May 10 (Bloomberg) -- Grain growers in Western Australia, the country’s second-biggest wheat producer last year, are set to accelerate planting of winter crops after rain this week boosted soil moisture, according to CBH Group.
About 40 millimeters (1.6 inches) to 60 millimeters fell in the Geraldton zone this week, Colin Tutt, general manager operations at the state’s biggest grain handler, said by phone from Perth. As much as 15 millimeters fell in western Kwinana and Albany zones, he said.

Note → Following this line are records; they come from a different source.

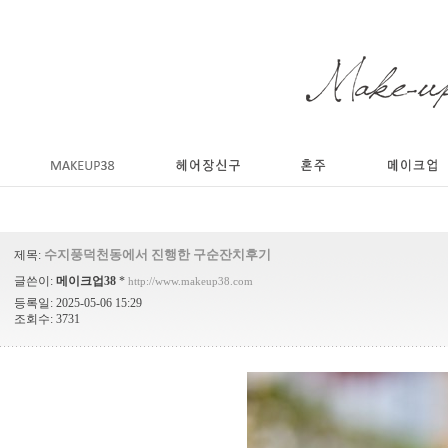
수지풍덕천동에서 진행한 구순잔치후기
제목:
글쓴이:
메이크업38
*
http://www.makeup38.com
등록일: 2025-05-06 15:29
조회수: 3731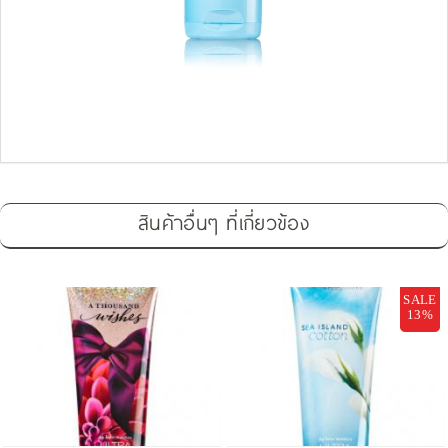
สินค้าอื่นๆ ที่เกี่ยวข้อง
SALE
13%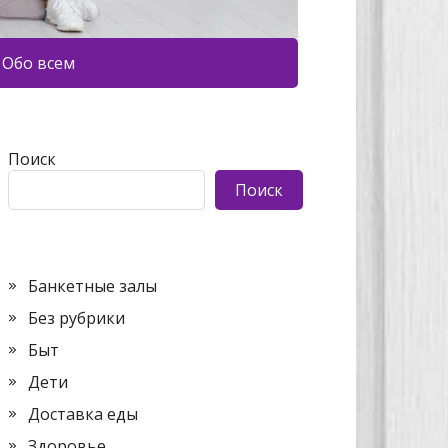
Обо всем
Поиск
Поиск
Банкетные залы
Без рубрики
Быт
Дети
Доставка еды
Здоровье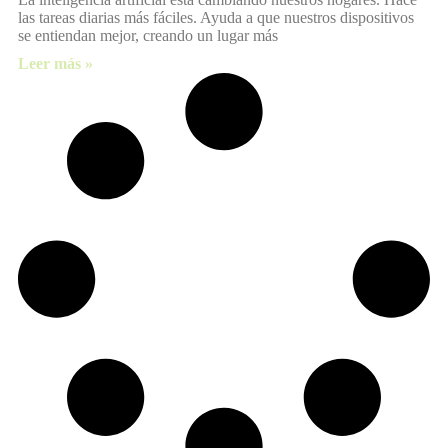
las tareas diarias más fáciles. Ayuda a que nuestros dispositivos
se entiendan mejor, creando un lugar más
Leer más »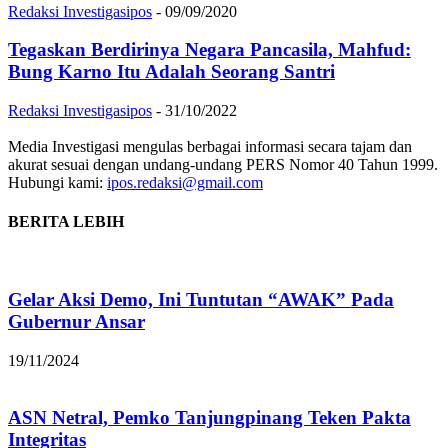
Redaksi Investigasipos
-
09/09/2020
Tegaskan Berdirinya Negara Pancasila, Mahfud:
Bung Karno Itu Adalah Seorang Santri
Redaksi Investigasipos
-
31/10/2022
Media Investigasi mengulas berbagai informasi secara tajam dan
akurat sesuai dengan undang-undang PERS Nomor 40 Tahun 1999.
Hubungi kami:
ipos.redaksi@gmail.com
BERITA LEBIH
Gelar Aksi Demo, Ini Tuntutan “AWAK” Pada
Gubernur Ansar
19/11/2024
ASN Netral, Pemko Tanjungpinang Teken Pakta
Integritas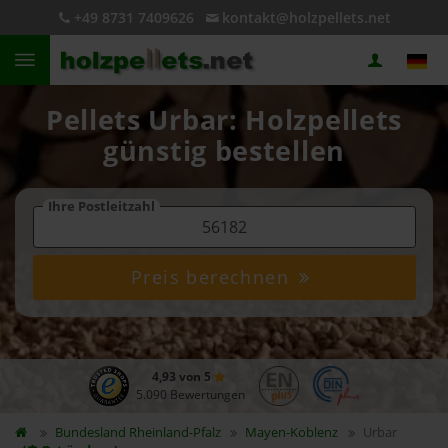
+49 8731 7409626
kontakt@holzpellets.net
Pellets Urbar: Holzpellets
günstig bestellen
Ihre Postleitzahl
Preis berechnen
4,93 von 5
5.090 Bewertungen
Bundesland
Rheinland-Pfalz
Mayen-Koblenz
Urbar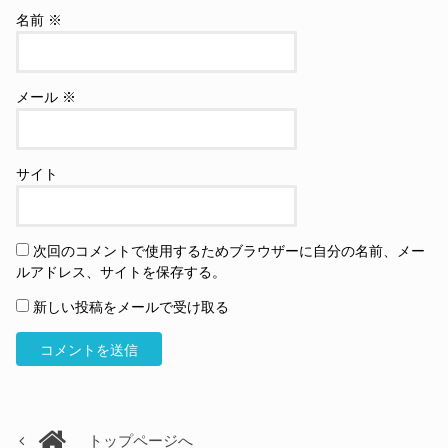
名前
※
メール
※
サイト
次回のコメントで使用するためブラウザーに自分の名前、メー
ルアドレス、サイトを保存する。
新しい投稿をメールで受け取る
トップページへ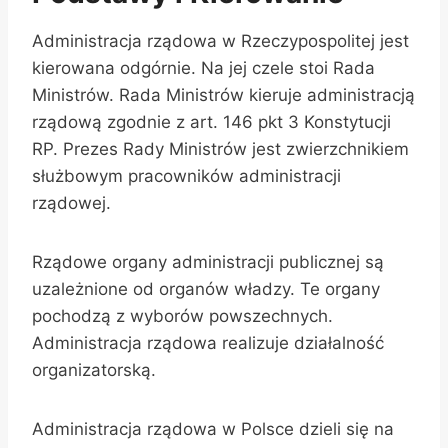
Administracja rządowa w Rzeczypospolitej jest
kierowana odgórnie. Na jej czele stoi Rada
Ministrów. Rada Ministrów kieruje administracją
rządową zgodnie z art. 146 pkt 3 Konstytucji
RP. Prezes Rady Ministrów jest zwierzchnikiem
służbowym pracowników administracji
rządowej.
Rządowe organy administracji publicznej są
uzależnione od organów władzy. Te organy
pochodzą z wyborów powszechnych.
Administracja rządowa realizuje działalność
organizatorską.
Administracja rządowa w Polsce dzieli się na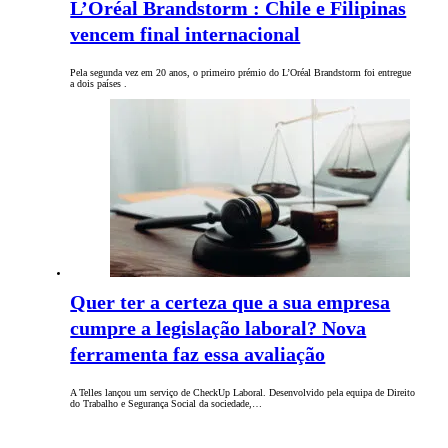
L’Oréal Brandstorm : Chile e Filipinas
vencem final internacional
Pela segunda vez em 20 anos, o primeiro prémio do L’Oréal Brandstorm foi entregue
a dois países .
Quer ter a certeza que a sua empresa
cumpre a legislação laboral? Nova
ferramenta faz essa avaliação
A Telles lançou um serviço de CheckUp Laboral. Desenvolvido pela equipa de Direito
do Trabalho e Segurança Social da sociedade,…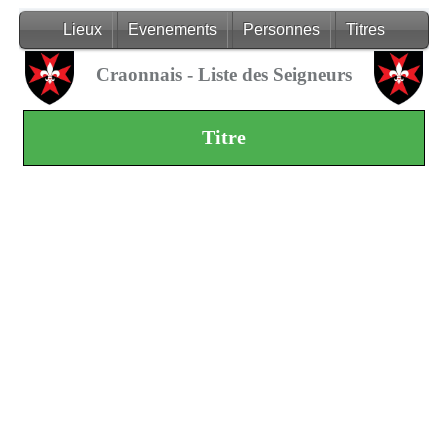
Lieux
Evenements
Personnes
Titres
Craonnais - Liste des Seigneurs
Titre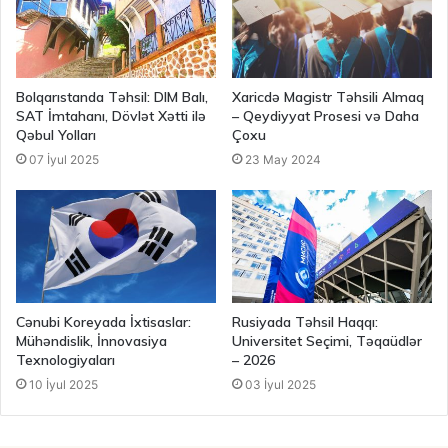
Bolqarıstanda Təhsil: DIM Balı,
Xaricdə Magistr Təhsili Almaq
SAT İmtahanı, Dövlət Xətti ilə
– Qeydiyyat Prosesi və Daha
Qəbul Yolları
Çoxu
07 İyul 2025
23 May 2024
Cənubi Koreyada İxtisaslar:
Rusiyada Təhsil Haqqı:
Mühəndislik, İnnovasiya
Universitet Seçimi, Təqaüdlər
Texnologiyaları
– 2026
10 İyul 2025
03 İyul 2025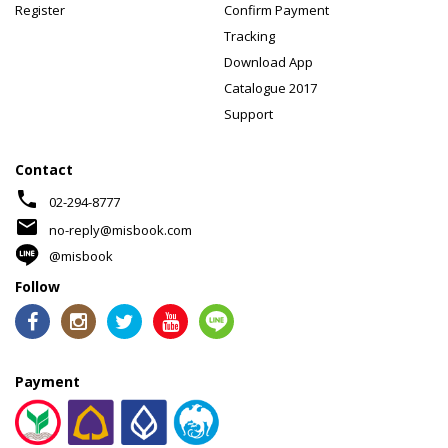
Register
Confirm Payment
Tracking
Download App
Catalogue 2017
Support
Contact
phone
02-294-8777
mail
no-reply@misbook.com
@misbook
Follow
Payment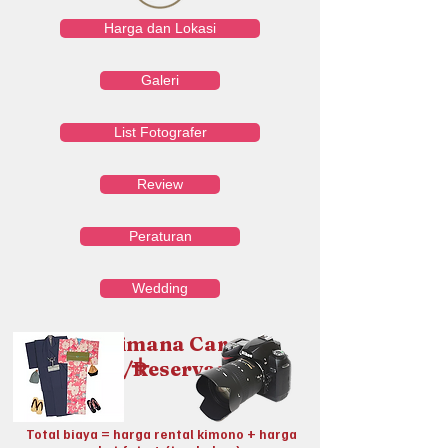
Harga dan Lokasi
Galeri
List Fotografer
Review
Peraturan
Wedding
Bagaimana Cara
+
Pesan/Reservasi?
Total biaya = harga rental kimono + harga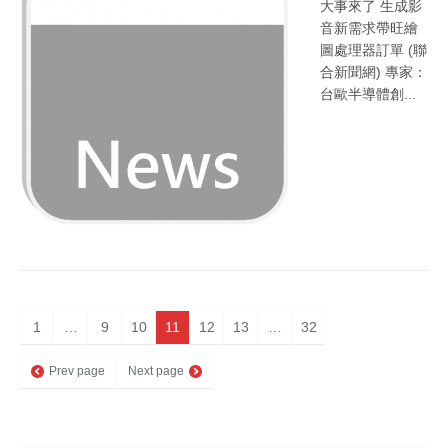
大事來了 生成影
音新需求帶旺繪
圖處理器訂單 (聯
合新聞網) 專家：
台歐半導體創...
1
…
9
10
11
12
13
…
32
Prev page
Next page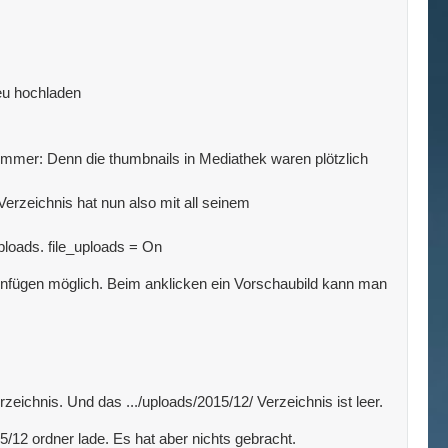
neu hochladen
limmer: Denn die thumbnails in Mediathek waren plötzlich
erzeichnis hat nun also mit all seinem
uploads. file_uploads = On
 einfügen möglich. Beim anklicken ein Vorschaubild kann man
zeichnis. Und das .../uploads/2015/12/ Verzeichnis ist leer.
5/12 ordner lade. Es hat aber nichts gebracht.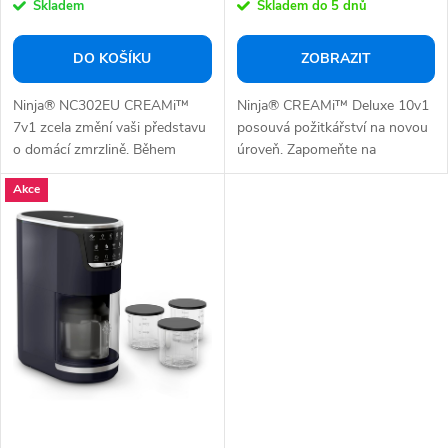
Skladem
Skladem do 5 dnů
ů
DO KOŠÍKU
ZOBRAZIT
Ninja® NC302EU CREAMi™
Ninja® CREAMi™ Deluxe 10v1
7v1 zcela změní vaši představu
posouvá požitkářství na novou
o domácí zmrzlině. Během
úroveň. Zapomeňte na
několika minut...
kompromisy a...
Akce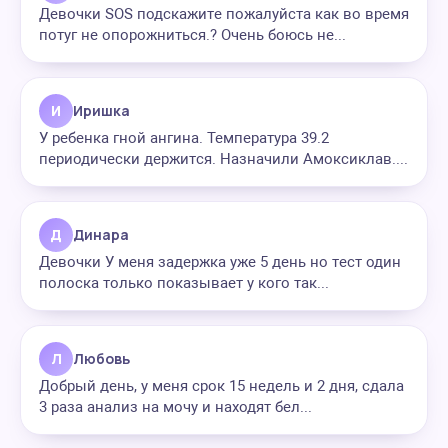
Девочки SOS подскажите пожалуйста как во время
потуг не опорожниться.? Очень боюсь не...
И
Иришка
У ребенка гной ангина. Температура 39.2
периодически держится. Назначили Амоксиклав....
Д
Динара
Девочки У меня задержка уже 5 день но тест один
полоска только показывает у кого так...
Л
Любовь
Добрый день, у меня срок 15 недель и 2 дня, сдала
3 раза анализ на мочу и находят бел...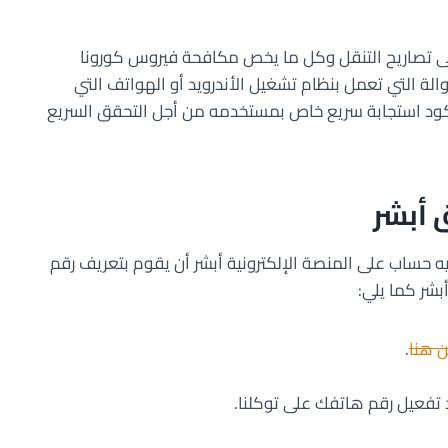
ى تصاريح التنقل وكل ما يخص مكافحة فيروس كورونا
الة التي تعمل بنظام تشغيل الأندرويد أو الهواتف التي
ذا التطبيق على كود استجابة سريع خاص بمستخدمه من أجل التحقق السريع
 أبشر
ساب على المنصة الإلكترونية أبشر أن يقوم بتعريف رقم
بشر كما يلي:
 هنا
.
 تفعيل رقم هاتفك على توكلنا.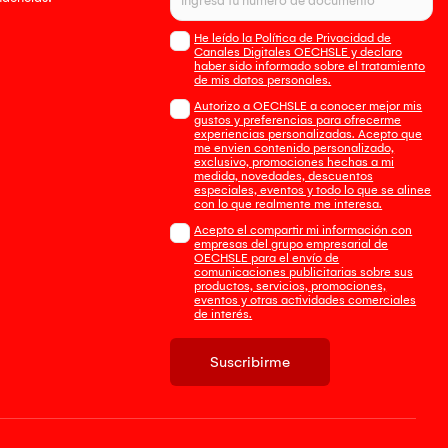
He leído la Política de Privacidad de
Canales Digitales OECHSLE y declaro
haber sido informado sobre el tratamiento
de mis datos personales.
Autorizo a OECHSLE a conocer mejor mis
gustos y preferencias para ofrecerme
experiencias personalizadas. Acepto que
me envien contenido personalizado,
exclusivo, promociones hechas a mi
medida, novedades, descuentos
especiales, eventos y todo lo que se alinee
con lo que realmente me interesa.
Acepto el compartir mi información con
empresas del grupo empresarial de
OECHSLE para el envío de
comunicaciones publicitarias sobre sus
productos, servicios, promociones,
eventos y otras actividades comerciales
de interés.
Suscribirme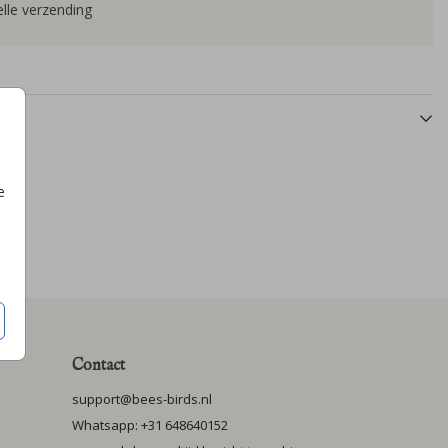
lle verzending
e
Contact
support@bees-birds.nl
Whatsapp: +31 648640152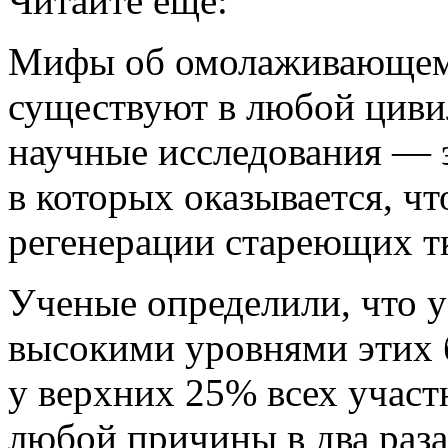
Читайте еще:
Мифы об омолаживающем 
существуют в любой циви
научные исследования — 
в которых оказывается, ч
регенерации стареющих тк
Ученые определили, что 
высокими уровнями этих б
у верхних 25% всех участ
любой причины в два раз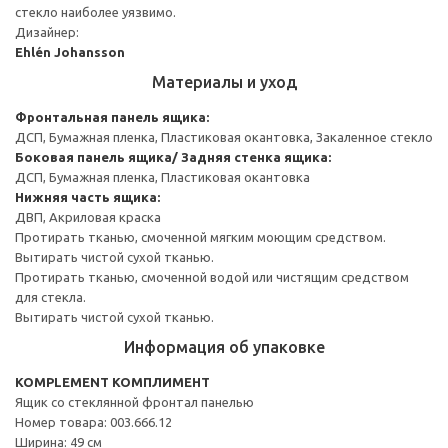
стекло наиболее уязвимо.
Дизайнер:
Ehlén Johansson
Материалы и уход
Фронтальная панель ящика:
ДСП, Бумажная пленка, Пластиковая окантовка, Закаленное стекло
Боковая панель ящика/ Задняя стенка ящика:
ДСП, Бумажная пленка, Пластиковая окантовка
Нижняя часть ящика:
ДВП, Акриловая краска
Протирать тканью, смоченной мягким моющим средством.
Вытирать чистой сухой тканью.
Протирать тканью, смоченной водой или чистящим средством
для стекла.
Вытирать чистой сухой тканью.
Информация об упаковке
KOMPLEMENT КОМПЛИМЕНТ
Ящик со стеклянной фронтал панелью
Номер товара: 003.666.12
Ширина: 49 см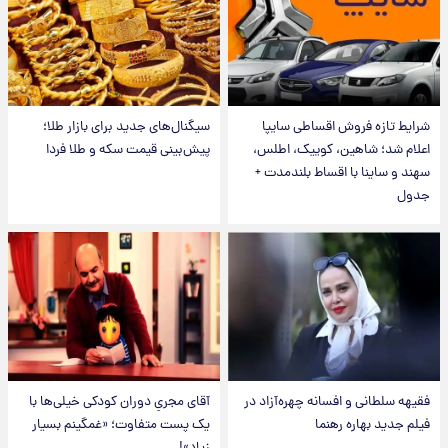
شرایط تازه فروش اقساطی سایپا
سیگنال‌های جدید برای بازار طلا؛
اعلام شد؛ شاهین، کوییک، اطلس،
پیش‌بینی قیمت سکه و طلا فردا
سهند و ساینا با اقساط بلندمدت +
جدول
فقیهه سلطانی و افسانه چهره‌آزاد در
آقای مجریِ دوران کودکی خیلی‌ها با
فیلم جدید بهاره رهنما
یک پست متفاوت؛ «غمگینم بسیار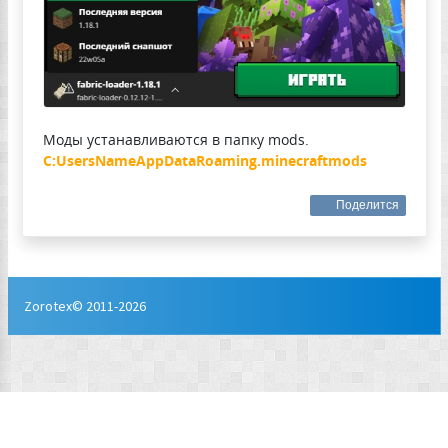
Моды устанавливаются в папку mods.
C:UsersNameAppDataRoaming.minecraftmods
Поделится
Zorotex© 2011-2026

Wheat climbed 6.3 percent in April, the best month since July, on concern freezing weather may cut production in the U.S., the biggest exporter. Farmers in parts of Western Australia started sowing crops into dry soil after below-average rainfall in April followed above-average summer rain. Wheat production in the state slumped 38 percent last harvest after dry weather curbed yields, according to the Canberra-based Australian Bureau of Agricultural and Resource Economics and Sciences, or Abares.
“It gives a bit more confidence,” Tutt said today. “Everybody will be up and running now and we’ll see a lot of crop go into the ground over the next 10 days.”
The area planted to winter crops, which include barely and canola, may total 6.5 million hectares (16 million acres) to 6.8 million hectares this year, Tutt said, reiterating a May 7 forecast. He did not give a production estimate.
New South Wales overtook Western Australia as the country’s largest wheat producer last year, according to Abares. New South Wales produced 7.1 million metric tons, while Western Australia’s output dropped to 6.9 million tons from 11 million tons, Abares data show.
Wheat production in Western Australia may rebound 33 percent to 9.1 million tons this season, Commonwealth Bank of Australia said yesterday. National production may increase to 24.9 million tons from 22.1 million tons a year earlier, it said.
Wheat for July delivery dropped 0.5 percent to $7.20 a bushel on the Chicago Board of Trade at 10:47 a.m. in Singapore, down 1.5 percent this month.